§ **Task objective**:
Using the entries below, show all lines with the string "Right".

[Records shown — start]

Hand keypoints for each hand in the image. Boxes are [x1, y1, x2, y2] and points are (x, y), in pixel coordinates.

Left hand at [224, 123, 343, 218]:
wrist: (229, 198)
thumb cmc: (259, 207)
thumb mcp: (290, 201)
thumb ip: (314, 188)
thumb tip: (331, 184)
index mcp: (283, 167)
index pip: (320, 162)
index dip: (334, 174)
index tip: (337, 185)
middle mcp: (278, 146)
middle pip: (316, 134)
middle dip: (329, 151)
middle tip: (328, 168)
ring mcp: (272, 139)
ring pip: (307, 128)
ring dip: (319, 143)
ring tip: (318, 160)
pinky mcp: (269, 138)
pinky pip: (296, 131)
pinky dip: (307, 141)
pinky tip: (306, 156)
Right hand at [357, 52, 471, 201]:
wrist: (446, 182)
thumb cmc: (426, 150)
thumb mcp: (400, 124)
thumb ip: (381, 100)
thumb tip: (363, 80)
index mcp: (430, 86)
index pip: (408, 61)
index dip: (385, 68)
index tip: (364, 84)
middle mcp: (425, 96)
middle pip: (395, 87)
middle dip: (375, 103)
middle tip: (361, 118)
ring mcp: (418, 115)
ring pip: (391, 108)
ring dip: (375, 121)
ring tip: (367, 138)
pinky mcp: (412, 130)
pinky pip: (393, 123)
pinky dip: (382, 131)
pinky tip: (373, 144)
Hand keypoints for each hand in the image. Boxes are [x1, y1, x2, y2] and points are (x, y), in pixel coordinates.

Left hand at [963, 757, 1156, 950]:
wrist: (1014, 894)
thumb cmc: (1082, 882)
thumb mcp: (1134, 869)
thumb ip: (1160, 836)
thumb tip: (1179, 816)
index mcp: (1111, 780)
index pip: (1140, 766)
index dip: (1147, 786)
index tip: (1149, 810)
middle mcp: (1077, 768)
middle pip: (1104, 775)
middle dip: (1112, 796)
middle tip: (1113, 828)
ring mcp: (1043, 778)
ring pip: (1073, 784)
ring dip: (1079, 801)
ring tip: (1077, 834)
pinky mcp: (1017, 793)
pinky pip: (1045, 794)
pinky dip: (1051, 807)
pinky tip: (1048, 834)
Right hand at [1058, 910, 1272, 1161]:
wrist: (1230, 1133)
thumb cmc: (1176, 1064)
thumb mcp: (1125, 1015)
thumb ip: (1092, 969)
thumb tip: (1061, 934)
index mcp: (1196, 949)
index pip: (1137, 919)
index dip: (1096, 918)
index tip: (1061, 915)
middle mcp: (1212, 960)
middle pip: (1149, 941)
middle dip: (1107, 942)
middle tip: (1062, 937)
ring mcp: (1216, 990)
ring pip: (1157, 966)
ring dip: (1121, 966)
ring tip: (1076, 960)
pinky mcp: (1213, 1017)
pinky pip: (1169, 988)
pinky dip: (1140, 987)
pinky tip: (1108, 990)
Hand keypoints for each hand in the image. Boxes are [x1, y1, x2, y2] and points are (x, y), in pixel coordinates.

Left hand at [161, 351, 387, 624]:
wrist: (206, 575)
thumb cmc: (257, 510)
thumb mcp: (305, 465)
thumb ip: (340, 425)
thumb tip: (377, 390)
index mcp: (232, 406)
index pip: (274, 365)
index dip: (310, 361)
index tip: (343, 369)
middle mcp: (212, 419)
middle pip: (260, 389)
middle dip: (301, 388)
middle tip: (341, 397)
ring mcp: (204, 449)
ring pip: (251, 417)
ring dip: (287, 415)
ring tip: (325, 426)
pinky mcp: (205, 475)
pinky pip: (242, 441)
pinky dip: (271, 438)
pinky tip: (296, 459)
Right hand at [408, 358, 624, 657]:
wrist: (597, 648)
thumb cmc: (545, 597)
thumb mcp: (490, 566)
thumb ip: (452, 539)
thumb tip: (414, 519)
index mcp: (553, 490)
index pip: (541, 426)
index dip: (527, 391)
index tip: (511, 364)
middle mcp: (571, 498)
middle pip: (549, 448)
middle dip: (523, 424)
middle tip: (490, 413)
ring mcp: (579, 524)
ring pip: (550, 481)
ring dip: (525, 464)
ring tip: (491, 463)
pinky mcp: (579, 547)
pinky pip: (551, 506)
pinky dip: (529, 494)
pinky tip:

[Records shown — finish]

§ **Exercise result**:
Right hand at [357, 52, 471, 201]:
Right hand at [1058, 910, 1272, 1161]:
Right hand at [408, 358, 624, 657]:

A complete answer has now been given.